• _Assignment_:
Copy out the material below, swapping "maximum" for "largest" everywhere it appears and keeping everything else the same; leave the pictures out.

━━━ Data ━━━

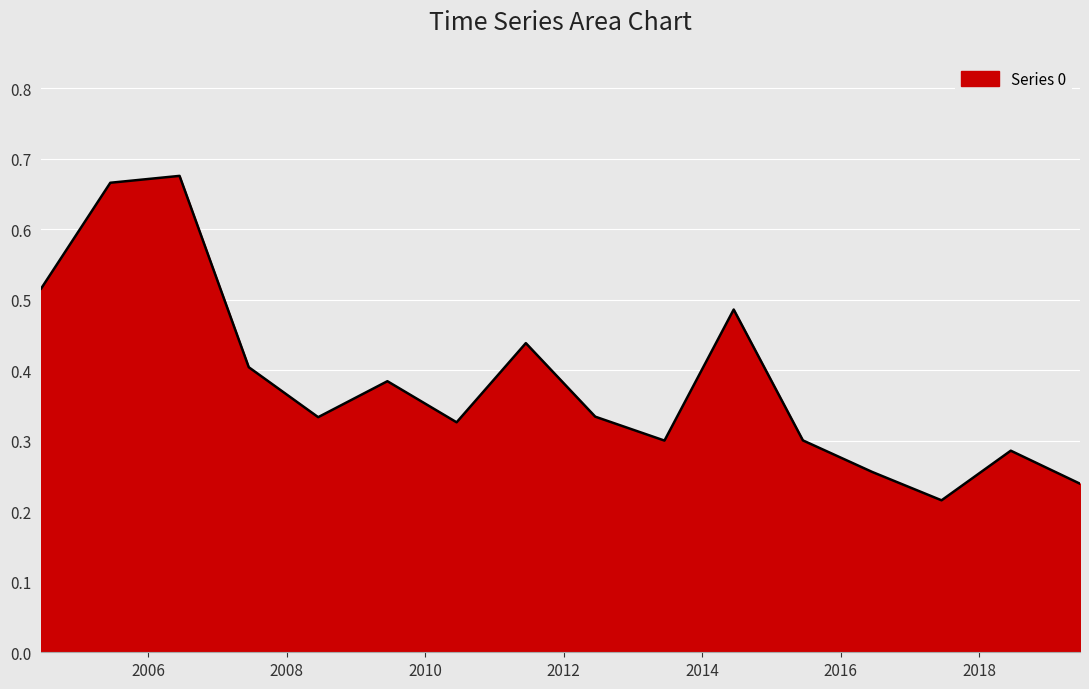

What is the smallest value displayed?

0.2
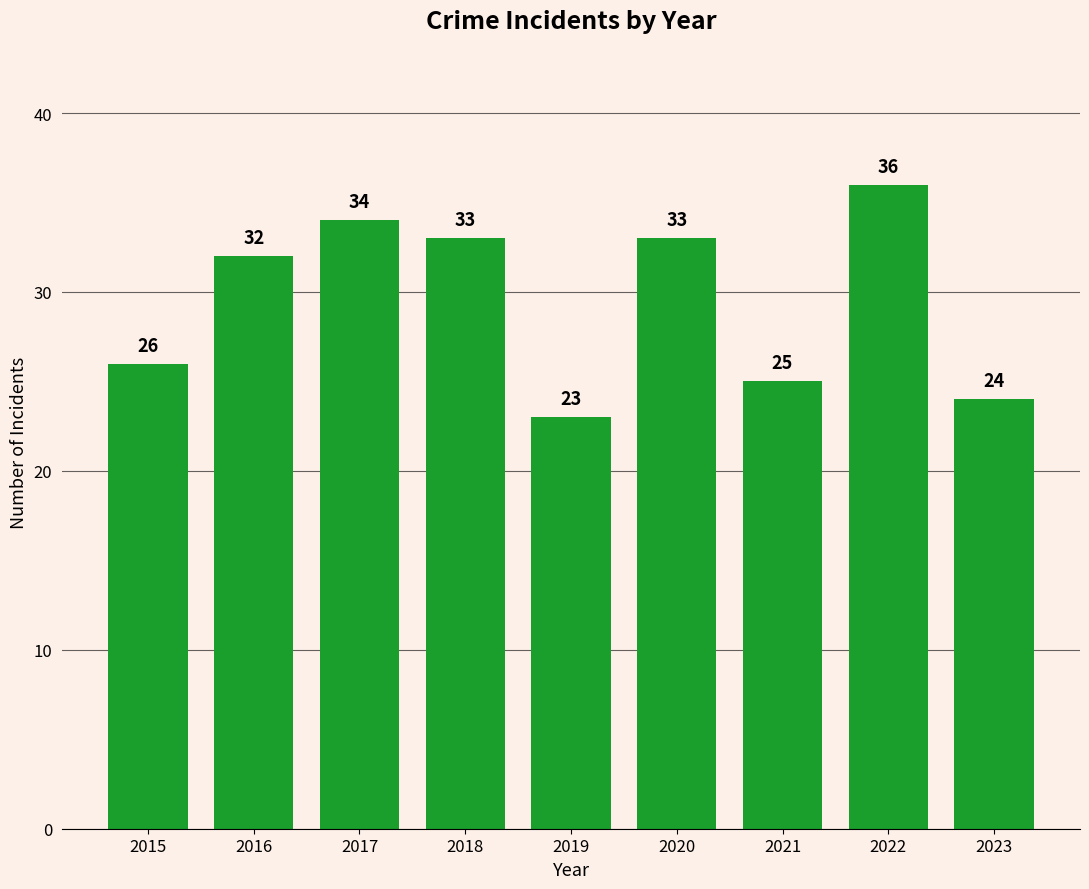

What is the difference between the maximum and second lowest values?

12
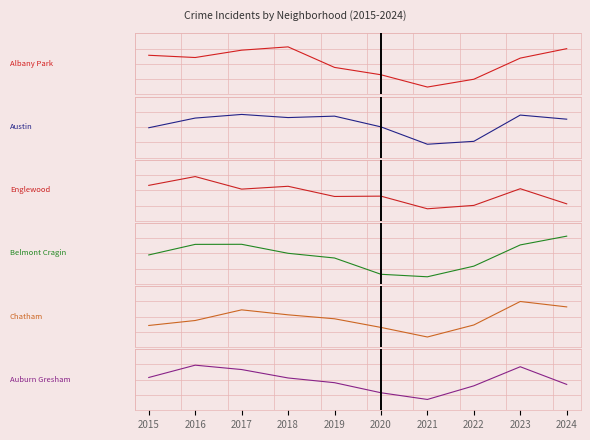

In Chatham, how many points are lower than both neighbors (excluding endpoints)?

1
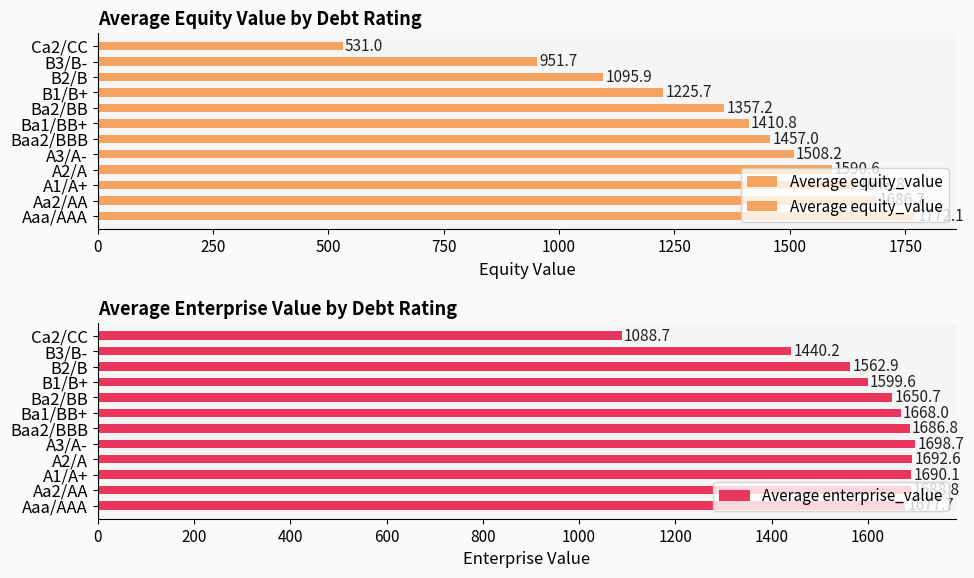

Rank the categories by Average enterprise_value value from highest to lowest.

A3/A-, A2/A, A1/A+, Aa2/AA, Baa2/BBB, Aaa/AAA, Ba1/BB+, Ba2/BB, B1/B+, B2/B, B3/B-, Ca2/CC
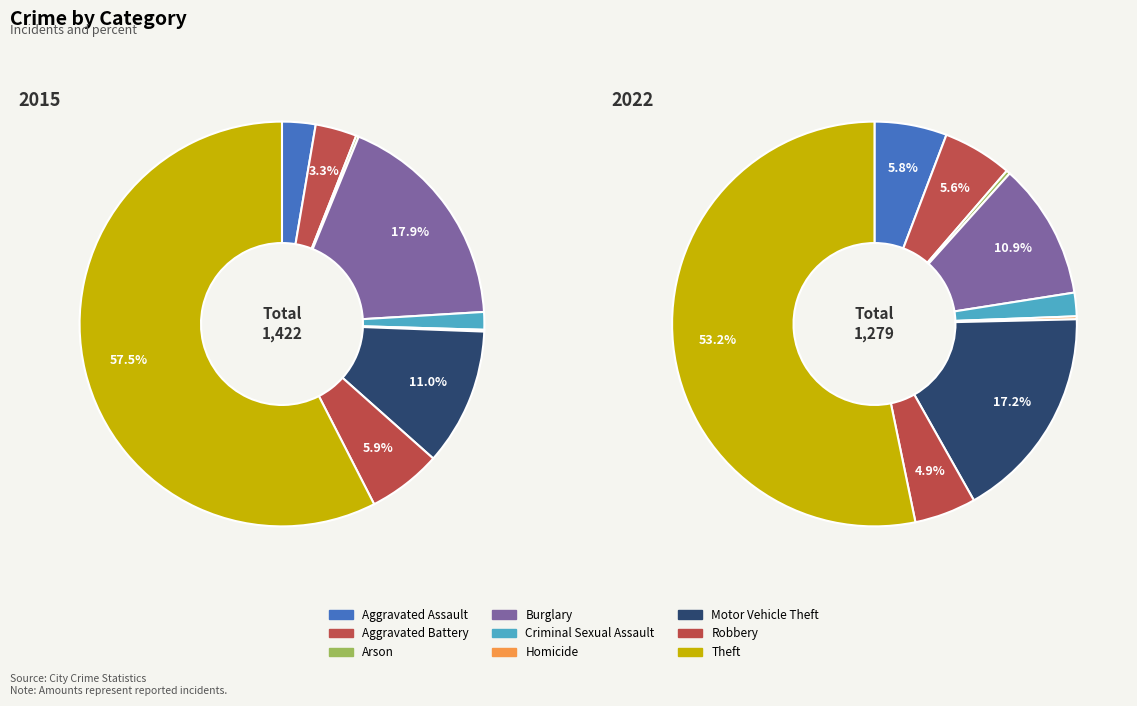

Rank the series by their maximum value, from lowest to highest.

2022, 2015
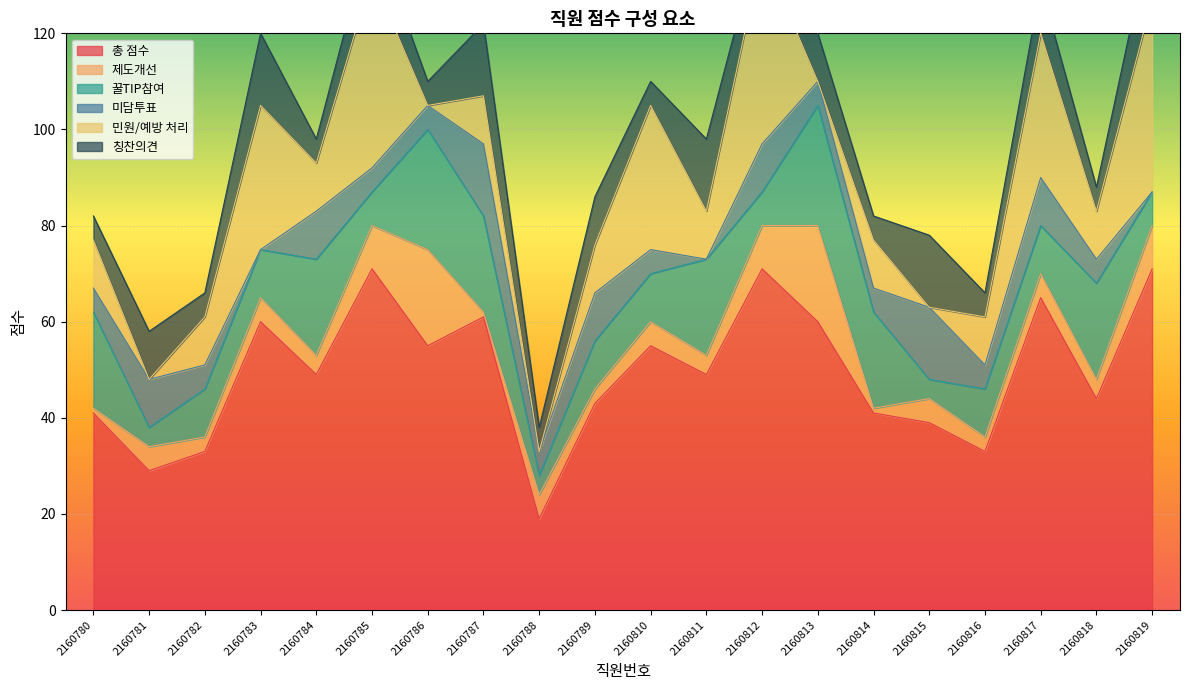

True or false: 미담투표 and 총 점수 intersect in this chart.

False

━━━

• _Exercise result_:
What is the smallest value displayed?

0.2

What is the difference between the largest and second lowest values?

12

In Chatham, how many points are lower than both neighbors (excluding endpoints)?

1

Rank the categories by Average enterprise_value value from highest to lowest.

A3/A-, A2/A, A1/A+, Aa2/AA, Baa2/BBB, Aaa/AAA, Ba1/BB+, Ba2/BB, B1/B+, B2/B, B3/B-, Ca2/CC

Rank the series by their largest value, from lowest to highest.

2022, 2015

True or false: 미담투표 and 총 점수 intersect in this chart.

False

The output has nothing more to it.